O testamento, tradicionalmente compreendido como instrumento de disposição patrimonial post mortem, tem ganhado relevo no cenário do direito empresarial contemporâneo, sobretudo como mecanismo de planejamento societário voltado à preservação e continuidade de empresas familiares e startups. Em um ambiente econômico marcado pela volatilidade e pela centralização da gestão em figuras fundadoras, o desafio da sucessão societária não se resume à partilha de bens, mas envolve a transição organizada de cotas e de poder decisória, fatores determinantes para a sobrevivência e a estabilidade do negócio.
Nas empresas familiares, o entrelaçamento entre patrimônio pessoal e estrutura empresarial tende a produzir vulnerabilidades no momento da sucessão. A ausência de instrumentos jurídicos adequados para reger a transferência de cotas e a substituição do administrador ou do sócio gestor frequentemente gera disputas entre herdeiros, fragmenta o capital social e compromete a governança. Neste contexto, o testamento assume papel estratégico, permitindo que o titular das participações societárias antecipe, de forma juridicamente válida, a destinação dessas cotas, a escolha de sucessores com perfil empresarial e a definição de parâmetros para o exercício do poder de controle e de voto.

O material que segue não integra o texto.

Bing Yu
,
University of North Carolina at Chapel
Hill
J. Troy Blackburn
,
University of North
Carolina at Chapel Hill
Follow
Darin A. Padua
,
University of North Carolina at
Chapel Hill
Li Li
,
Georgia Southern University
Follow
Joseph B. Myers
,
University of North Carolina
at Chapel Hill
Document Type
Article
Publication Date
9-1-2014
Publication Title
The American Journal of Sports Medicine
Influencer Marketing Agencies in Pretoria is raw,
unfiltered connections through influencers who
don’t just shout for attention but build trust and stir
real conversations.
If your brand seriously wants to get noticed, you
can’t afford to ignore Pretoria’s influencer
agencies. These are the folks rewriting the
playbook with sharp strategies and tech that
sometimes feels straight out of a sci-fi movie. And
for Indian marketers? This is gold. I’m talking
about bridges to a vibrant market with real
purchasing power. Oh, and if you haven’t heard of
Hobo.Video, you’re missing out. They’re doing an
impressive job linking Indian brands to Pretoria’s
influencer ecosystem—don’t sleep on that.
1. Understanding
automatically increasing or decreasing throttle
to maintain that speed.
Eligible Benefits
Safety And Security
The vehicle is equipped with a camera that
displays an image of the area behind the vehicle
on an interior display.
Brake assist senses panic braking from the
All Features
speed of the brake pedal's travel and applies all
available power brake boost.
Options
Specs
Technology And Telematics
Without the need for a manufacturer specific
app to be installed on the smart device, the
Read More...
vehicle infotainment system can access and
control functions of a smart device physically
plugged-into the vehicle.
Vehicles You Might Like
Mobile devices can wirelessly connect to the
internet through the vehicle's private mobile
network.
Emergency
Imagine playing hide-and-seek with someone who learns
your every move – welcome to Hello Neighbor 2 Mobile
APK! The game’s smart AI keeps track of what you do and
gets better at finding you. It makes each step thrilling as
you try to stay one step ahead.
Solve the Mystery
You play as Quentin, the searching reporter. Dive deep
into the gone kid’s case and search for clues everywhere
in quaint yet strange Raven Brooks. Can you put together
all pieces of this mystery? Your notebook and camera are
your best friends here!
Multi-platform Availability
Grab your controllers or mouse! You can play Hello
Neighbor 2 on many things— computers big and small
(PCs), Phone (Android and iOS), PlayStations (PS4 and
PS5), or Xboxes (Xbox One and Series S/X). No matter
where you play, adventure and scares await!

A disposição testamentária pode contemplar não apenas a atribuição das cotas, mas também condições e encargos vinculados ao exercício da titularidade, tais como a obrigatoriedade de manutenção de acordos de sócios cláusulas de inalienabilidade temporária ou a exigência de adesão a um protocolo familiar que regule o comportamento dos herdeiros na esfera societária. Por meio dessas disposições, o testador assegura que a transição patrimonial se alinhe à continuidade da visão empresarial, evitando a pulverização do capital e a entrada de sócios sem afinidade com os objetivos estratégicos da empresa.
No tocante à transição de poderes, o testamento pode designar, expressamente, o herdeiro que assumirá a administração ou indicar pessoa de confiança para atuar como executor testamentário ou administrador provisório até a efetiva partilha. Essa prerrogativa confere estabilidade ao processo sucessório, evitando que a gestão da sociedade fique paralisada ou sujeita a conflitos de deliberação. Ademais, o testamento pode atuar de modo complementar a outros instrumentos, como acordos de quotistas, holdings familiares ou testamentos empresariais conjugados a protocolos de governança, compondo um sistema coeso de proteção e continuidade.

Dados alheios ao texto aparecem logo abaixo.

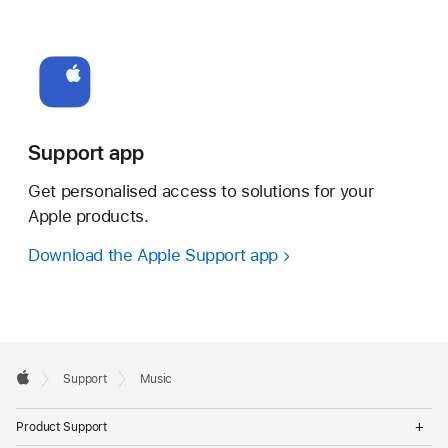
Support app
Get personalised access to solutions for your
Apple products.
Download the Apple Support app
Apple
Support
Music
Footer
Apple
Op
Product Support
Me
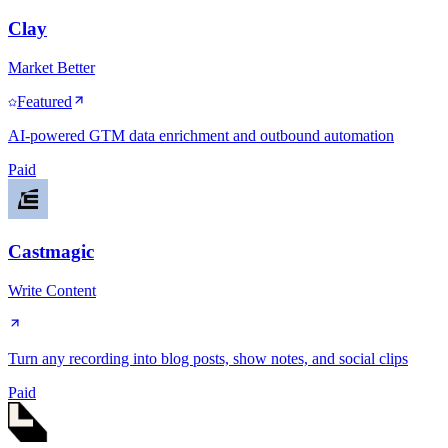
Clay
Market Better
Featured
AI-powered GTM data enrichment and outbound automation
Paid
Castmagic
Write Content
Turn any recording into blog posts, show notes, and social clips
Paid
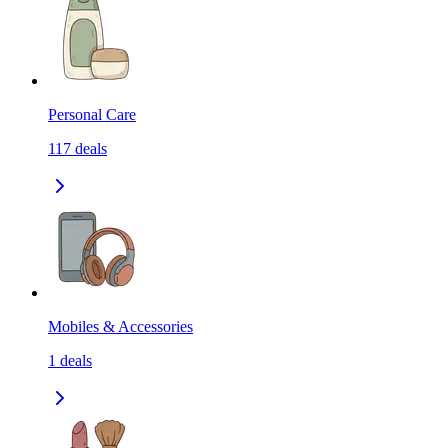
Personal Care
117
deals
Mobiles & Accessories
1
deals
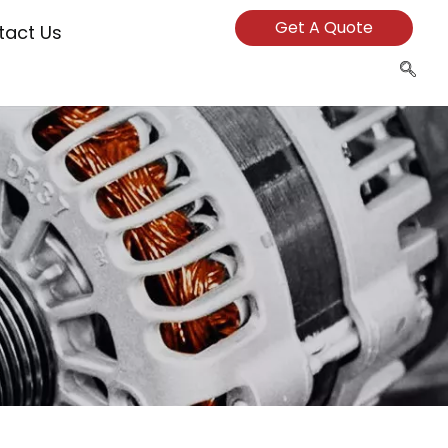
Get A Quote
tact Us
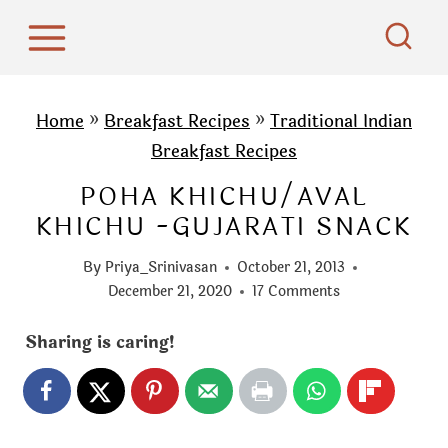
S
k
i
p
Home
»
Breakfast Recipes
»
Traditional Indian
t
Breakfast Recipes
o
POHA KHICHU/AVAL
c
KHICHU -GUJARATI SNACK
o
n
By
Priya_Srinivasan
October 21, 2013
t
December 21, 2020
17 Comments
e
Sharing is caring!
n
t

Nas startups, a função preventiva do testamento revela-se ainda mais sensível. O falecimento de um dos fundadores - muitas vezes detentor de tecnologia, know-how ou liderança estratégica - pode abalar a estrutura de controle e afetar a confiança de investidores.
O testamento, aliado a cláusulas contratuais e a mecanismos societários que condicionam a aquisição plena de cotas à permanência do sócio no negócio - como ocorre nos planos de consolidação progressiva de participação (vesting) - ou que garantem aos minoritários o direito de vender suas quotas nas mesmas condições ofertadas ao sócio majoritário, em caso de transferência do controle (tag along), permite antecipar a destinação das participações societárias e impedir a entrada de herdeiros sem vínculo técnico ou afinidade com o projeto empresarial.

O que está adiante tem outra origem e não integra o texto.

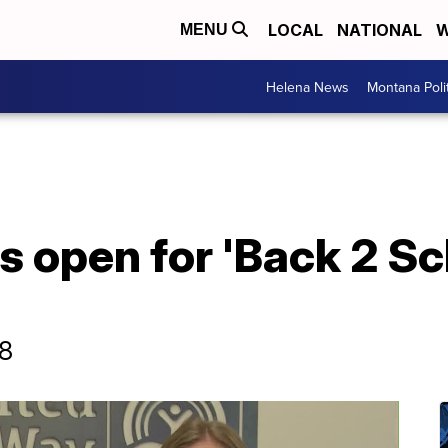
LOCAL
NATIONAL
W
MENU
Helena News
Montana Poli
s open for 'Back 2 Sc
18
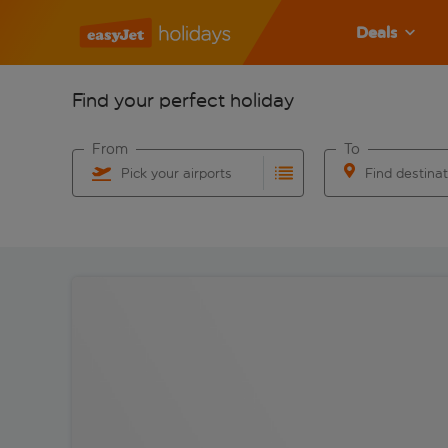
Deals
Find your perfect holiday
From
To
Pick your airports
Find destina
Start typing for autocomplete. When autocomplete res
Start typing for 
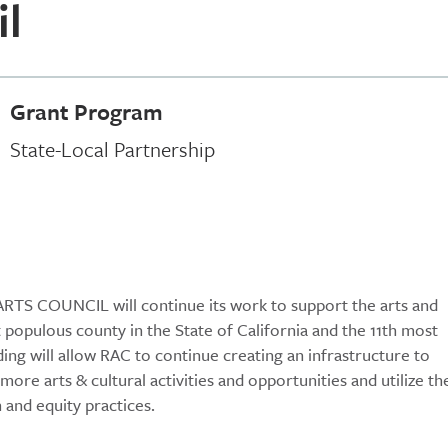
il
Grant Program
State-Local Partnership
ARTS COUNCIL will continue its work to support the arts and
t populous county in the State of California and the 11th most
ing will allow RAC to continue creating an infrastructure to
ore arts & cultural activities and opportunities and utilize th
 and equity practices.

Trata-se de medida de governança que não exclui o direito sucessório, mas o orienta à preservação do valor econômico e da identidade institucional da sociedade.
Do ponto de vista jurídico, o testamento encontra respaldo nos arts. 1.857 e seguintes do CC, que reconhecem ampla liberdade ao testador para dispor sobre a parte disponível de seus bens. No âmbito societário, essa faculdade se estende às cotas ou ações de sua titularidade, respeitados os limites legais e contratuais. A conjugação entre o direito sucessório e o societário permite que a vontade do testador produza efeitos jurídicos e empresariais integrados, consolidando o testamento como elemento de governança e não apenas de sucessão patrimonial.
Além da previsibilidade, o testamento oferece uma função pacificadora, reduzindo o potencial litigioso entre herdeiros e evitando que disputas judiciais comprometam a operação empresarial. A clareza das disposições testamentárias e a nomeação de um executor diligente contribuem para a preservação do negócio e a harmonia familiar, transformando a sucessão - tradicionalmente vista como momento de ruptura - em um processo de continuidade institucional planejada.
Em síntese, o uso do testamento como ferramenta de planejamento societário representa um avanço na cultura jurídica e empresarial brasileira. Ele projeta o direito sucessório para além da partilha de bens, conferindo-lhe função organizadora da governança e da sucessão de poder nas empresas. Ao alinhar a autonomia da vontade do empresário à função social da empresa, o testamento se converte em instrumento de responsabilidade intergeracional, assegurando que o legado empresarial ultrapasse a figura do fundador e se perpetue de forma estruturada, eficiente e juridicamente segura.